Peanut Butter is as “American” as baseball and apple pie!

It’s a staple in the vast majority of American households, if not every kitchen, and has been, for generations.

It goes great on and with many things including; white bread, crackers, celery, ice cream, bananas, milkshakes and much more.

There’s even websites dedicated to peanut butter such as PeanutButterLovers.com.

There’s no doubt, Peanut Butter offers some nutritional value. One ounce of roasted peanuts provides 10% of the daily value of folate, the naturally occurring form of the B vitamin folic acid, recommended for the reduction of birth defects and lowered heart disease risk.

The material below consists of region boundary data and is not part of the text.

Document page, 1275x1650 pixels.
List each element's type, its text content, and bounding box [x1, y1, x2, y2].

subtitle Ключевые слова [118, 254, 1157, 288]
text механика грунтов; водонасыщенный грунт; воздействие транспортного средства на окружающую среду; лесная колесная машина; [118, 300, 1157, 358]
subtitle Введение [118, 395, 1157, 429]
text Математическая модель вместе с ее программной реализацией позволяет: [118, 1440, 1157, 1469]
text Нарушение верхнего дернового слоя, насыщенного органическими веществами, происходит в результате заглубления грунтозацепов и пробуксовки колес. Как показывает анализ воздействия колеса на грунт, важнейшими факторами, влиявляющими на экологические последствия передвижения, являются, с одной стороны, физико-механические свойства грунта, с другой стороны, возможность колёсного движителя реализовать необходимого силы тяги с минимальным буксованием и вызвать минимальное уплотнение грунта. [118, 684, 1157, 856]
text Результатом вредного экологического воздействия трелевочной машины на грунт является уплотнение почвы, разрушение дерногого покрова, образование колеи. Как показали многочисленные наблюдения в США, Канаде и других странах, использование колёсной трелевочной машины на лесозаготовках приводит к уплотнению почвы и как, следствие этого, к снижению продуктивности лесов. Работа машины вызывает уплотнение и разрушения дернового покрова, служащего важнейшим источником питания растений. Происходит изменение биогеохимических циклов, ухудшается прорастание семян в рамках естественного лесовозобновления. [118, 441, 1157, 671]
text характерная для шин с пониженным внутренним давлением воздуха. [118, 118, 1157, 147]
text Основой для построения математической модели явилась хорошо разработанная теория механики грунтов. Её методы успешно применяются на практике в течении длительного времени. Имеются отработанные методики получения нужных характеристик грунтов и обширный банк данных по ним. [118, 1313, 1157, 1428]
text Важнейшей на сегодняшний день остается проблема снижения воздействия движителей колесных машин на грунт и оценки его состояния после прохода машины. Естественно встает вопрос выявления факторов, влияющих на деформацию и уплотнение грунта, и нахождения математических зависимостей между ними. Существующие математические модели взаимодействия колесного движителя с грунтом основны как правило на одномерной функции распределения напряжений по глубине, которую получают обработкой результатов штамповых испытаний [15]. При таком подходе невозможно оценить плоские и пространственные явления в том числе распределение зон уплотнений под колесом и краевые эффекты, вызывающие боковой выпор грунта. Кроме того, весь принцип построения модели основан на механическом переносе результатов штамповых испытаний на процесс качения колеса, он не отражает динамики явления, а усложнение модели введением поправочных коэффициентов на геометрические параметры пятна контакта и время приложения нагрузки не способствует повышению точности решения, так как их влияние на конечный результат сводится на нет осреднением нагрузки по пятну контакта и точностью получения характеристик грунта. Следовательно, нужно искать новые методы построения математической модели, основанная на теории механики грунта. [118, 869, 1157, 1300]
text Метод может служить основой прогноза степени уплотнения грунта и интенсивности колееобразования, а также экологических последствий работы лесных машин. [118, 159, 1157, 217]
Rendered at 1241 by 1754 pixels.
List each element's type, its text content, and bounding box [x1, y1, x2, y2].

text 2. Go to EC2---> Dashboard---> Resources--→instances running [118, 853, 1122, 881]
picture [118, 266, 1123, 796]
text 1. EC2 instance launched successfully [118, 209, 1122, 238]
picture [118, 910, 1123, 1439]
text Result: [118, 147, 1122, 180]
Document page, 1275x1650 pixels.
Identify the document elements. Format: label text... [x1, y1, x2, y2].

But there is also no arguing the fact that traditional, non-organic or all natural brands also offer some not-so-nutritional ingredients and has serious allergy implications for many. Let’s take a look at the big picture.

INGREDIENTS:

Roasted Peanuts Sugar Partially Hydrogenated Vegetable Oils (Cottonseed and Rapeseed) Salt

Let’s take a closer look at each of these ingredients:

Roasted Peanuts:

A closer look at peanuts and one learns that they are not even in the “nut family”. They are actually legumes related to peas, lentils, chickpeas and other beans.

But for as small as peanuts are, they pack a HUGE punch in terms of nutrition. They offer the following nutritional values:

monounsaturated fats – healthy fat good for a strong heart vitamin E niacin folate protein magnesium resveratrol, the phenolic antioxidant found in red grapes and red wine

And there are numerous studies that prove a diet high in peanuts can reduce cardiovascular disease.

Peanut Allergies

Although allergic reactions can occur to virtually any food, research studies on food allergy consistently report more problems with some foods than with others. It turns out that peanuts are one of the foods most commonly associated with allergic reactions.

Many schools across the U.S. are banning ALL peanut products and even products manufactured in plants where peanuts have been processed due to the high number of children allergic to them and the severe nature of the allergic reactions.

But if you are not allergic to peanuts, partaking in them daily can be a great way to help your heart and body stay healthy and strong.

Sugar:

Although less harmful than High Fructose Corn Syrup (HFCS), sugar offers no nutritional value.

Sugar is known to cause tooth decay, obesity, and hyper-activity, among other things.

It is added to Peanut Butter to enhance the taste and flavor.

Partially Hydrogenated Vegetable Oils:

In Peanut Butter, most often includes Cottonseed and Rapeseed oils. Let’s take a closer look at each:

Cottonseed Oil:

Wikipedia: Cottonseed oil is a vegetable oil extracted from the seeds of the cotton plant after the cotton lint has been removed. It must be refined to remove gossypol, a naturally occurring toxin that protects the cotton plant from insect damage. Therefore, unrefined cottonseed oil is sometimes used as a pesticide. In its natural unhydrogenated state, cottonseed oil, like all vegetable oils, has no cholesterol. It also contains no trans fatty acids. However, it does contain over 50% Omega-6 fatty acids and only trace amounts of Omega-3 fatty acids, and the imbalance is considered unhealthy if not used in moderation or balanced elsewhere in the diet. Further, these polyunsaturated fats can potentially go rancid during the extraction process.